Question: Will my car insurance company extend my coverages to a Zipcar or another car-sharing vehicle the same as it does to a rental car? I’m trying to figure out the differences between car-sharing services and rental cars.
Answer: Car insurance policies usually don’t extend coverages to a car-sharing vehicle as they will for a rental car, but that may be fine for your needs since car-sharing programs normally include insurance in the cost of using a car.
Car insurance company guidelines and policy terms vary greatly from one insurer to the next, so we cannot say for certain if your policy extends to a car borrowed from a rental car agency or a car-sharing company. To find out what your particular policy allows, review it and then call your agent with any questions. Here, though, is general information we can share on this topic.
Most car insurance policies allow your policy’s coverages to extend to rental vehicles. Your liability coverage, bodily injury liability and property damage liability, typically are in effect up to the maximum limits you have purchased as part of your policy. This allows you protection if when driving the rental car you damage someone’s property or injure someone outside of the vehicle.
Your collision and comprehensive coverage will also normally follow you to a rental car. As long as the car you’re renting is similar to the car you own, these physical damages coverages should be adequate if the rental is damaged in a covered event.

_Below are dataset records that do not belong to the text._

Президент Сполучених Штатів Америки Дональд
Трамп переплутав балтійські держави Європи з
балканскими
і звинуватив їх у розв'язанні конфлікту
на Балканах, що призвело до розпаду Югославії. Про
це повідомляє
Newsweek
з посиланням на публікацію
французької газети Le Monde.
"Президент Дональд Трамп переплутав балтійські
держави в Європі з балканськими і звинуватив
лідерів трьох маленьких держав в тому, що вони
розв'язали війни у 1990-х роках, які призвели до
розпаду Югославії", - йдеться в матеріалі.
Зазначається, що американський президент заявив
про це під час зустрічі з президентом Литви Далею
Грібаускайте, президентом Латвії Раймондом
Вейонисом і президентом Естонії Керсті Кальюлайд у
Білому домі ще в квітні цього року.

Car-sharing services, like Zipcar, are a different because you don’t need your own auto insurance policy to extend to the vehicle to be covered. Auto insurance, in the form of $300,000 per accident combined single limit third-party liability coverage, is automatically included in the cost of using a Zipcar vehicle for drivers 21 or older.

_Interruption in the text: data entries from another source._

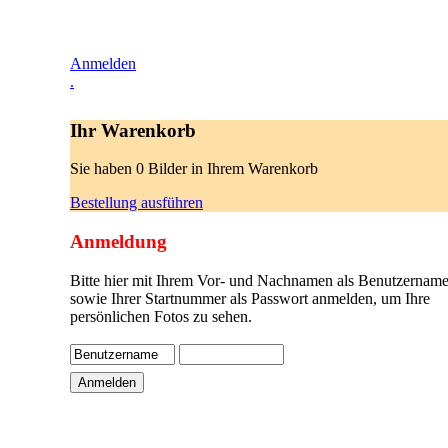
Anmelden
.
Ihr Warenkorb
Sie haben 0 Bilder in Ihrem Warenkorb
Bestellung ausführen
Anmeldung
Bitte hier mit Ihrem Vor- und Nachnamen als Benutzername
sowie Ihrer Startnummer als Passwort anmelden, um Ihre
persönlichen Fotos zu sehen.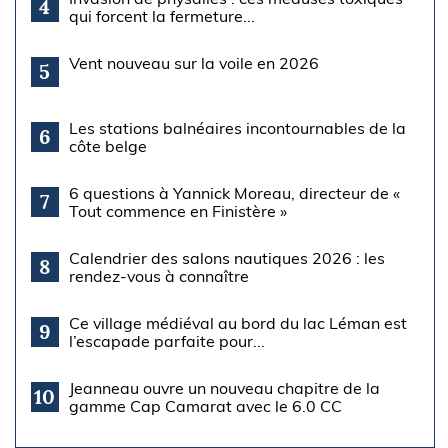
4
qui forcent la fermeture...
Vent nouveau sur la voile en 2026
5
Les stations balnéaires incontournables de la
6
côte belge
6 questions à Yannick Moreau, directeur de «
7
Tout commence en Finistère »
Calendrier des salons nautiques 2026 : les
8
rendez-vous à connaître
Ce village médiéval au bord du lac Léman est
9
l’escapade parfaite pour...
Jeanneau ouvre un nouveau chapitre de la
10
gamme Cap Camarat avec le 6.0 CC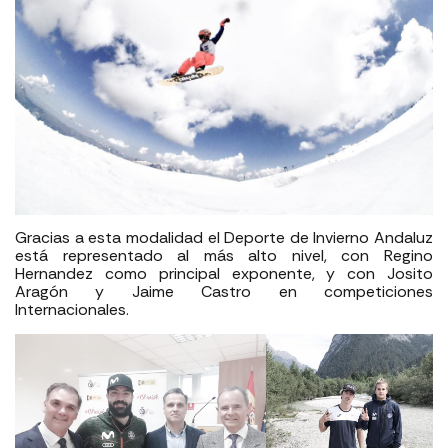
Gracias a esta modalidad el Deporte de Invierno Andaluz
está representado al más alto nivel, con Regino
Hernandez como principal exponente, y con Josito
Aragón y Jaime Castro en competiciones
Internacionales.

Drivers under 21 get less coverage; it’s reduced down to minimum state-required limits. The car itself has physical damage coverage on it under a comprehensive vehicle collision policy.

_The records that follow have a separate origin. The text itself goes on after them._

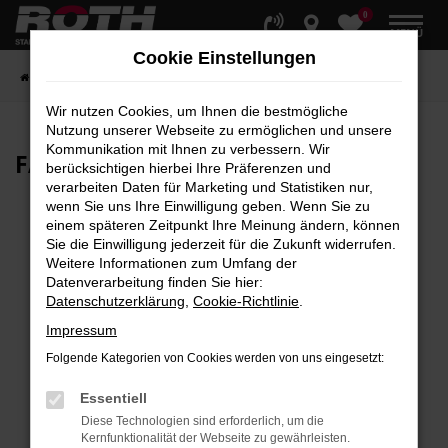
0
Zum
MENÜ
Hauptinhalt
Cookie Einstellungen
springen
Startseite
Fahrzeuge
Fahrzeugbestand
Wir nutzen Cookies, um Ihnen die bestmögliche
Nutzung unserer Webseite zu ermöglichen und unsere
Kommunikation mit Ihnen zu verbessern. Wir
FAHRZEUG-
SHOWROOM
berücksichtigen hierbei Ihre Präferenzen und
verarbeiten Daten für Marketing und Statistiken nur,
wenn Sie uns Ihre Einwilligung geben. Wenn Sie zu
einem späteren Zeitpunkt Ihre Meinung ändern, können
Sie die Einwilligung jederzeit für die Zukunft widerrufen.
Fehler: Network Error
Weitere Informationen zum Umfang der
Datenverarbeitung finden Sie hier:
Beim Laden ist ein Fehler aufgetreten.
Datenschutzerklärung
,
Cookie-Richtlinie
.
Hier sind ein paar Tipps, die dir helfen können:
Impressum
Überprüfe deine Firewall und deine
Folgende Kategorien von Cookies werden von uns eingesetzt:
Internetverbindung.
Laden andere Webseiten, zum Beispiel deine
Essentiell
Suchmaschine?
Diese Technologien sind erforderlich, um die
Kernfunktionalität der Webseite zu gewährleisten.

If you borrow a car from Turo, a popular peer-to-peer car-sharing service, it carries a $1 million liability insurance policy that protects the owner from third-party claims for injuries and property damage. For the car borrower, Turo includes a supplemental protection with $300,000 worth of liability coverage and secondary comprehensive and collision coverage.
It’s great news that for the price of the car-sharing service you get insurance, because personal car insurance policies have started to specifically list that they won’t cover you in such vehicles.
My own personal auto insurer noted in my latest renewal documents that there is no coverage extended (under liability coverages, physical damage coverages, medical payments or uninsured/underinsured motorist coverage) while “any motor vehicle is operated, maintained or used as part of personal vehicle sharing facilitated by a personal vehicle sharing program.”
Rental cars and car-sharing programs are looked at differently by auto insurers. Before borrowing or renting a vehicle from anyone, I always recommend contacting your car insurance company to clarify what is and isn’t covered. If your car insurance company doesn’t cover rental cars, shop around. There are plenty that do without raising your rates.